→ AUFGABEN:
1/ Erklären Sie in ein bis drei Sätzen mit Hilfe des Lesetextes zur Musikgrafik, weshalb die grafische Gestaltung der Partitur eine bedeutende Rolle spielt.
2/ Setzen Sie den Lesetext zur Musikgrafik im gleichen Stil fort, und zwar im Anschluss an seinen letzten Satz.

→ LESETEXT:
Musikgrafik

Musikgrafik

Die Musikgrafik ist primär eine Partitur, ein Zeichensystem für musikalische Ereignisse mit Handlungsanweisungen für den Interpreten. Die Zeichen sind mehr oder weniger eindeutig festgelegt. Die präzise Notation und Eindeutigkeit der Zeichen, wie man sie aus der traditionellen Notenschrift her kennt, wird jedoch zugunsten einer erweiterten Interpretationsfreiheit aufgegeben.

Die grafische Gestaltung spielt dabei eine bedeutende Rolle: Je beliebiger und freier die Musikzeichen werden, umso wichtiger wird die assoziative Komponente und umso stärker wird sie die Realisierung der Grafik durch den Interpreten beeinflussen. Gestaltung der Partitur und Anordnung der Zeichen können schließlich vollkommene Selbständigkeit erlangen und die musikalisch-akustische Funktion der Grafik kann schließlich zugunsten der optisch-visuellen mehr oder weniger, im Extremfall sogar ganz, zurücktreten. Solche Grafiken können - in gewissen Grenzen - jeweils beliebig und immer neu interpretiert werden.

→ DATENAUSZUG:
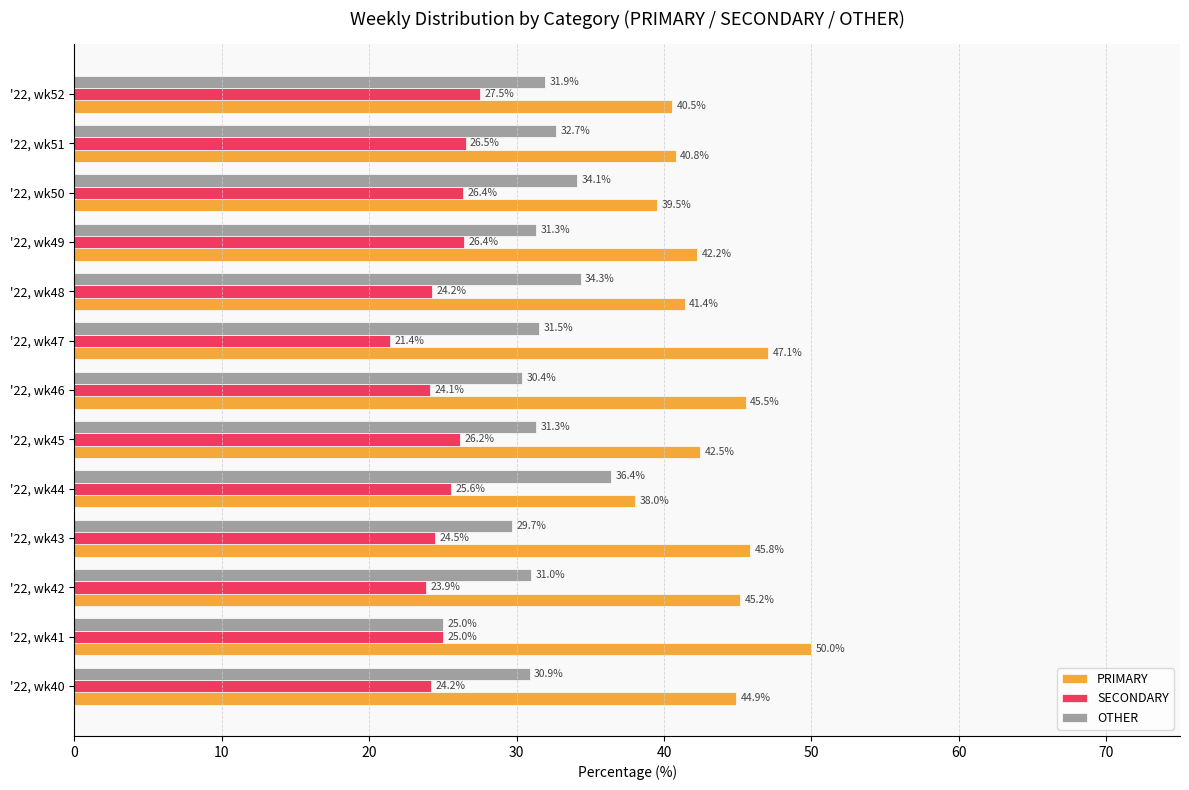

Is it true that SECONDARY equals 32.5 at '22, wk46?

False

→ LÖSUNGEN:
1/ Je beliebiger und freier die Musikzeichen werden, desto wichtiger wird die assoziative Komponente der Grafik. Diese beeinflusst dann umso stärker, wie der Interpret die Grafik realisiert.

2/
Auch der Schritt zur Visuellen Musik, wie sie besonders von dem Berliner Komponisten Dieter Schnebel entwickelt wurde, ist für geübte Augen und Ohren von hier aus nicht mehr weit: Rein optisch provozieren viele Bilder bereits einen Höreindruck. Das Aufgezeichnete braucht nicht mehr zu erklingen, es lebt bereits in der Imagination des Betrachters (»Hörbilder», «Hörtexte«). Die Dauer sowie die instrumentale Besetzung der Kompositionen sind häufig freigestellt. Die Thematik der Werke bleibt teils immanent musikalisch, teils bewegt sie sich aber auch in außermusikalischen Bereichen. Positiv ist zu verzeichnen, dass sich immer mehr typische Zeichenmuster durchsetzten, an die sich Komponisten wie Interpreten halten mussten, soll nicht die ganze Idee in einer babylonischen Sprachverwirrung zusammenbrechen.

Einen großen Anteil daran hatte die Verbreitung von Erhard Karkoschkas Lexikon „Das Schriftbild der Neuen Musik“ (1966, Moeck-Verlag Wolfenbüttel): Schwarze Farben bedeuten mittlerweile durchweg große Lautstärken (im Gegensatz zu Weiß). Verdichtungen bedeuten ein Schnellerwerden, Kreise sind punktuelle Aktionen. Rechtecke definieren Klang-Flächen, um nur einige Zeichen zu nennen.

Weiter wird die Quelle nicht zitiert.